Aim:
Copy out the material below, swapping every "Sunday" for "Saturday" and leaving everything else unchanged. Omit the pictures.

Stored data:
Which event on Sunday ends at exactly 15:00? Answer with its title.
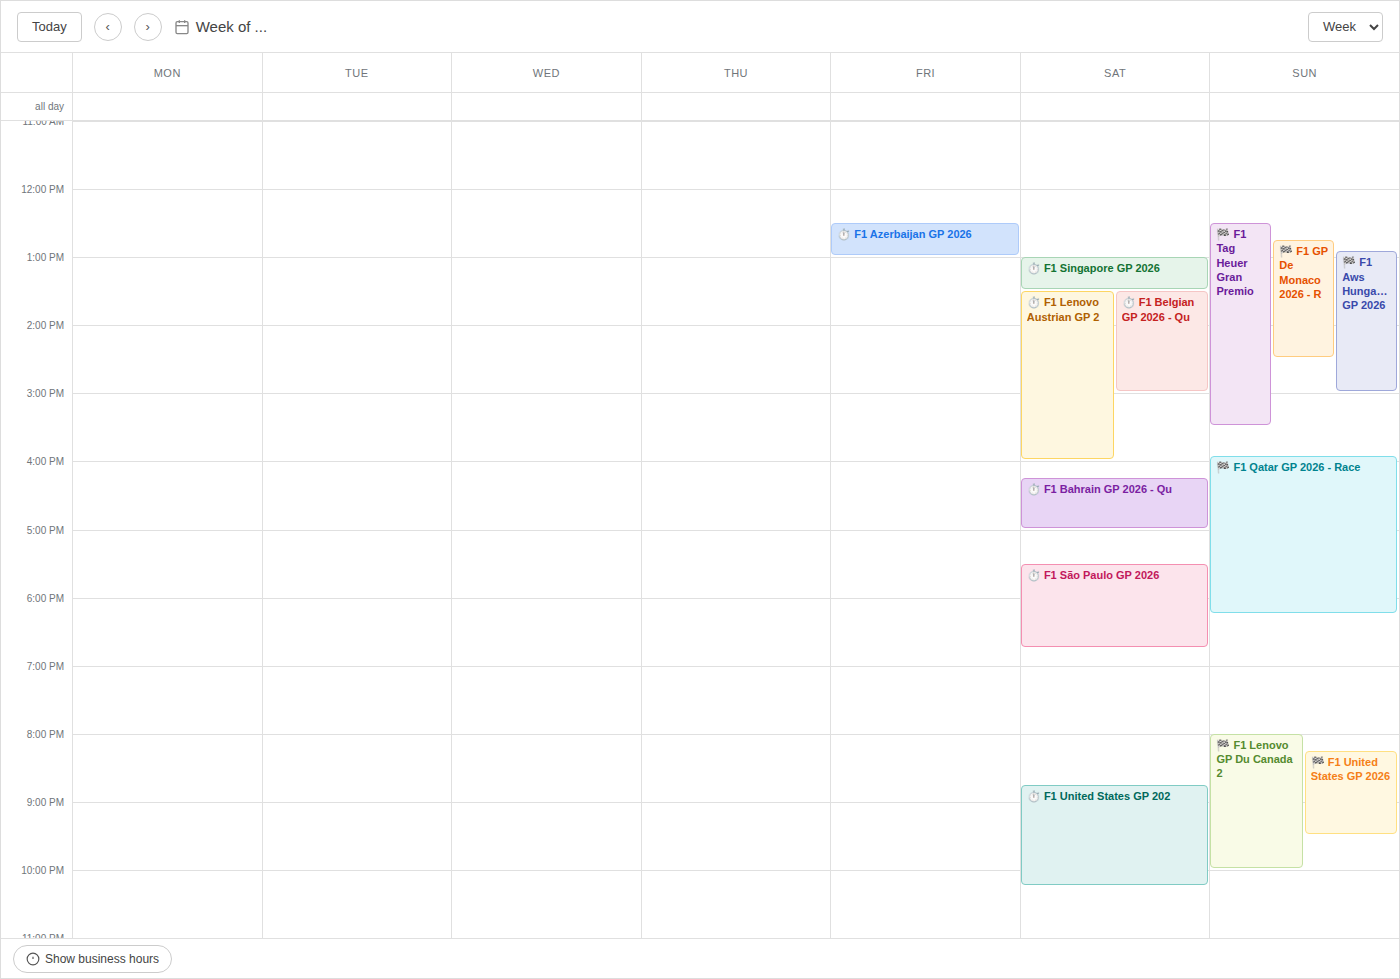
"🏁 F1 Aws Hungarian GP 2026"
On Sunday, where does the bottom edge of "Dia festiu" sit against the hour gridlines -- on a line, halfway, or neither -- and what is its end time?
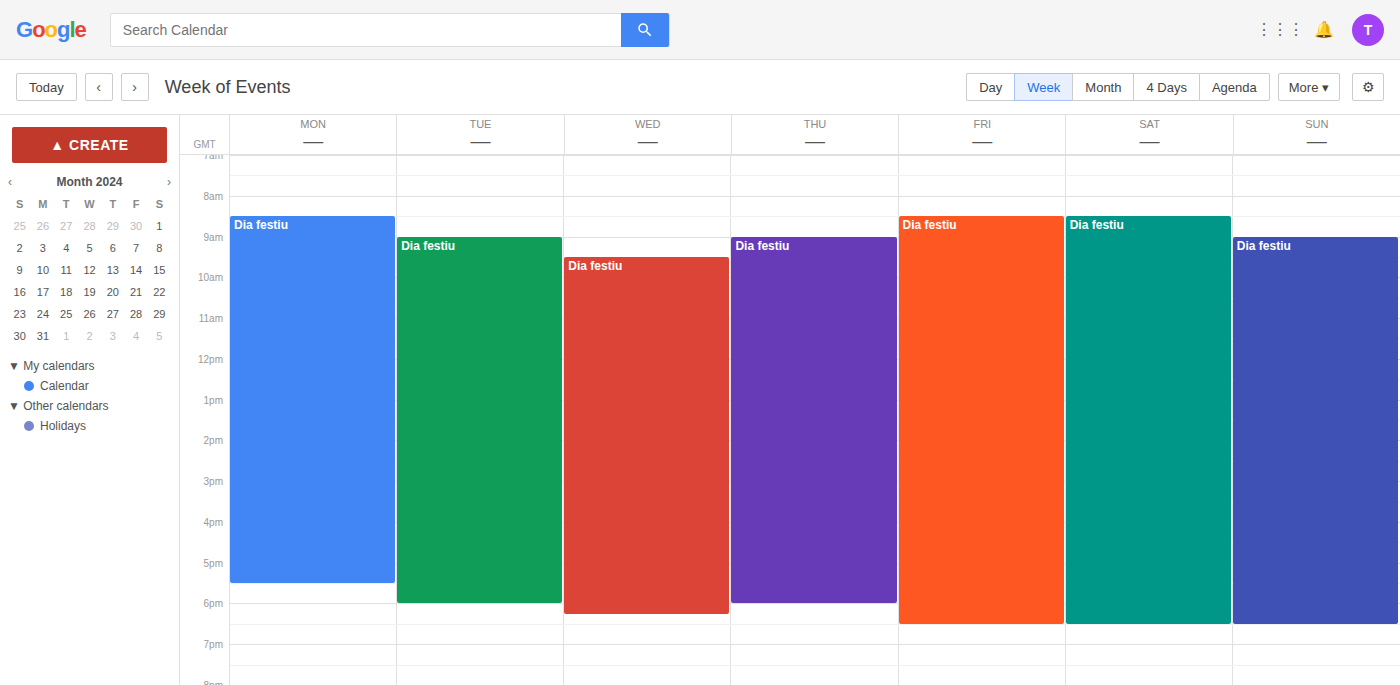
6:30 PM -- halfway between the 6 PM and 7 PM lines.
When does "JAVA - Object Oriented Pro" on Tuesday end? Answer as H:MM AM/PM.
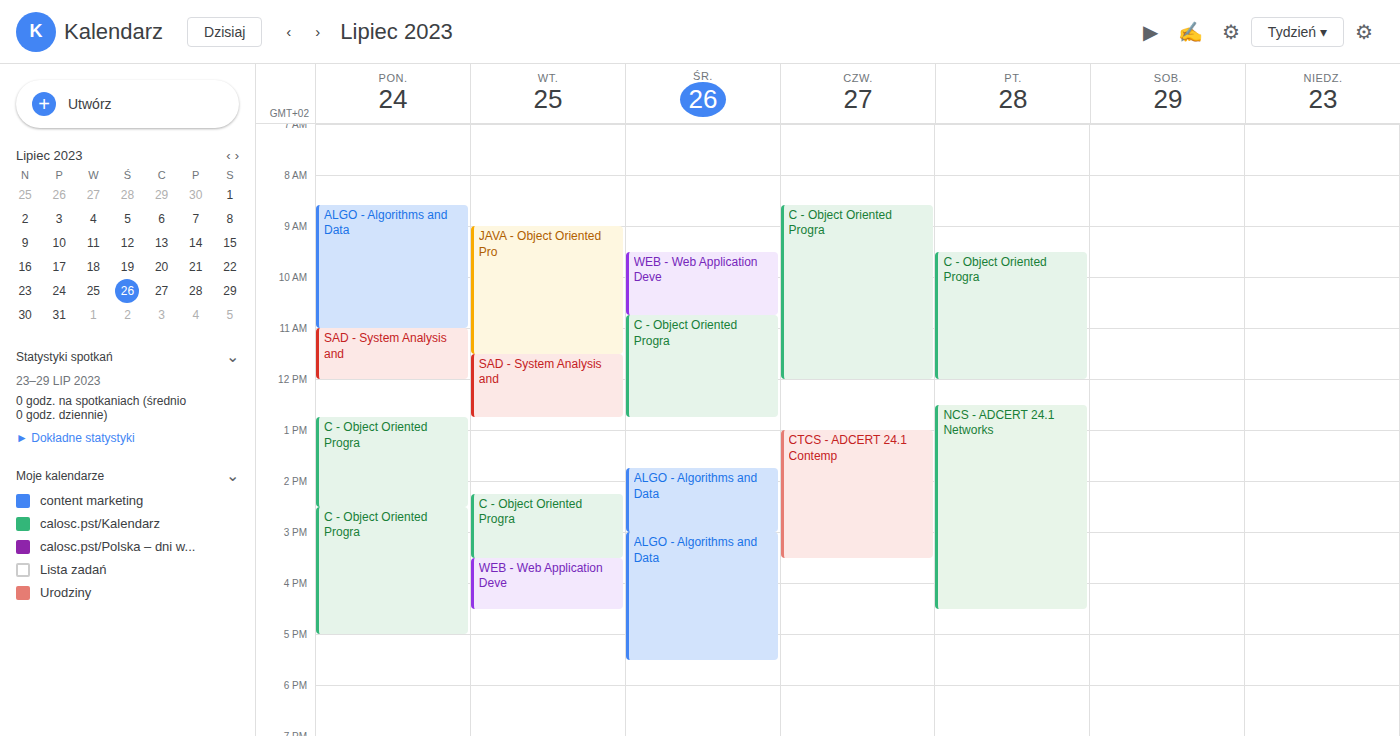
11:30 AM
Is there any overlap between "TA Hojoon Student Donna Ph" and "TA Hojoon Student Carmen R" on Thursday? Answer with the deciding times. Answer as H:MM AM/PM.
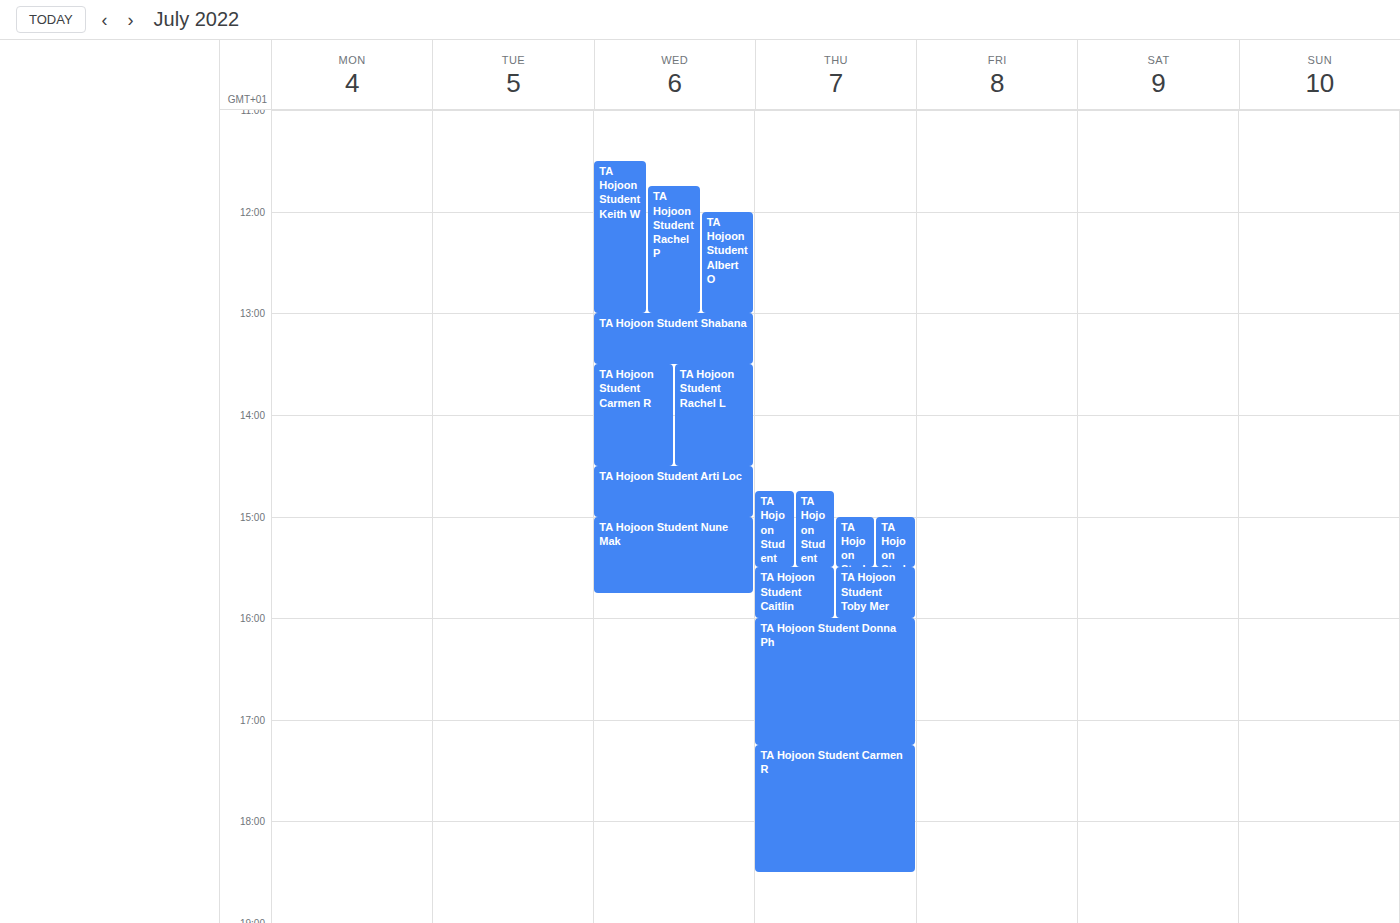
"TA Hojoon Student Donna Ph" ends at 5:15 PM, exactly when "TA Hojoon Student Carmen R" starts -- they touch but do not overlap.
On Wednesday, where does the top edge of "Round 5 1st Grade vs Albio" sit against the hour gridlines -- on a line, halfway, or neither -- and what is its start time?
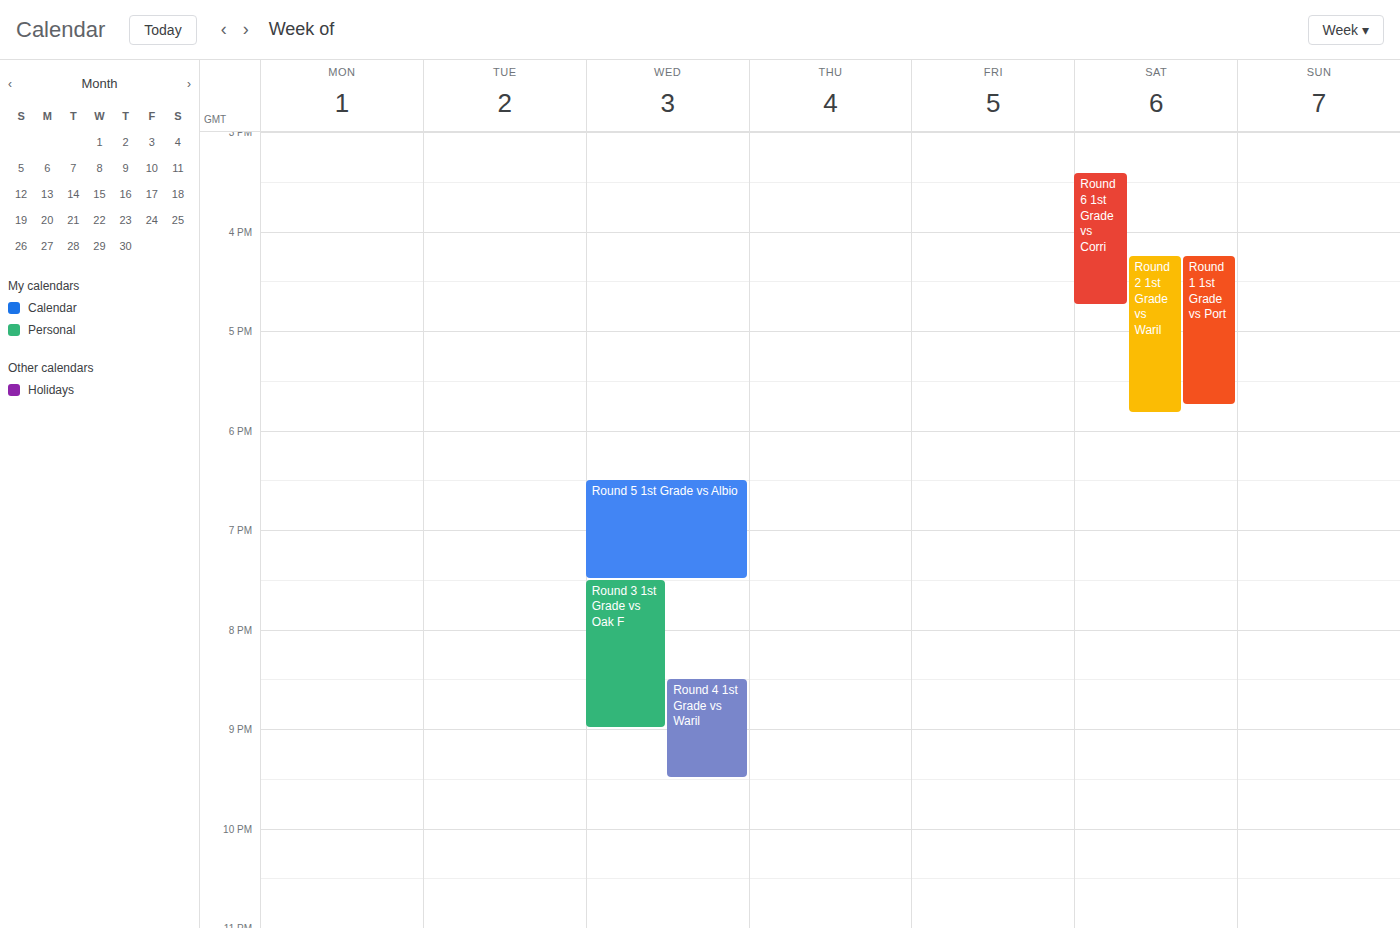
6:30 PM -- halfway between the 6 PM and 7 PM lines.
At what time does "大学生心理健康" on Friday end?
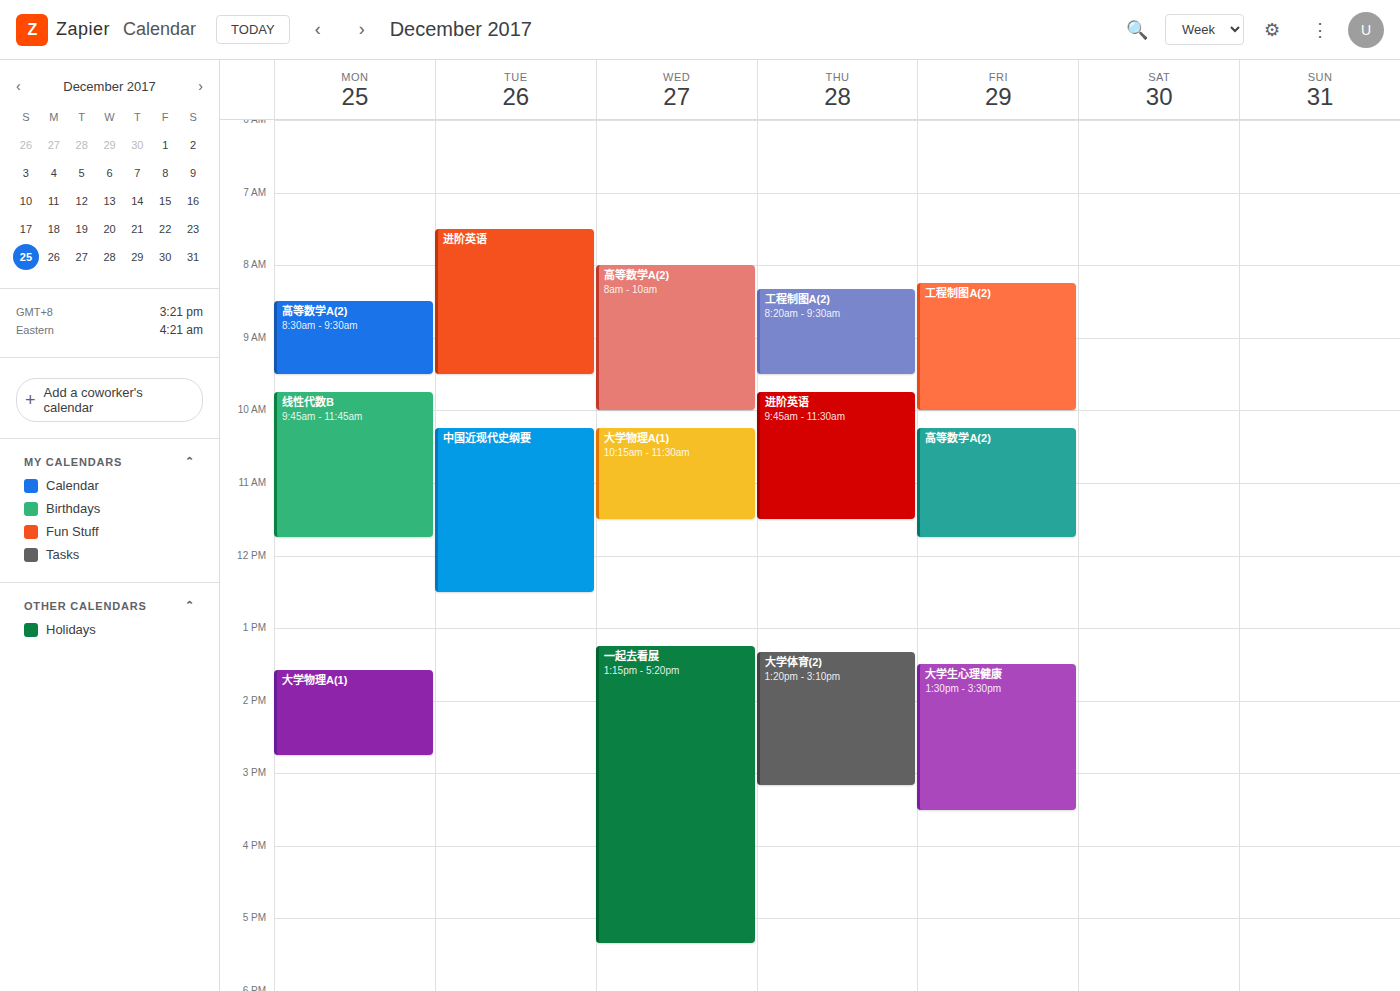
3:30 PM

Exercise solution:
Which event on Saturday ends at exactly 15:00? Answer with its title.
"🏁 F1 Aws Hungarian GP 2026"
On Saturday, where does the bottom edge of "Dia festiu" sit against the hour gridlines -- on a line, halfway, or neither -- and what is its end time?
6:30 PM -- halfway between the 6 PM and 7 PM lines.
When does "JAVA - Object Oriented Pro" on Tuesday end? Answer as H:MM AM/PM.
11:30 AM
Is there any overlap between "TA Hojoon Student Donna Ph" and "TA Hojoon Student Carmen R" on Thursday? Answer with the deciding times. Answer as H:MM AM/PM.
"TA Hojoon Student Donna Ph" ends at 5:15 PM, exactly when "TA Hojoon Student Carmen R" starts -- they touch but do not overlap.
On Wednesday, where does the top edge of "Round 5 1st Grade vs Albio" sit against the hour gridlines -- on a line, halfway, or neither -- and what is its start time?
6:30 PM -- halfway between the 6 PM and 7 PM lines.
At what time does "大学生心理健康" on Friday end?
3:30 PM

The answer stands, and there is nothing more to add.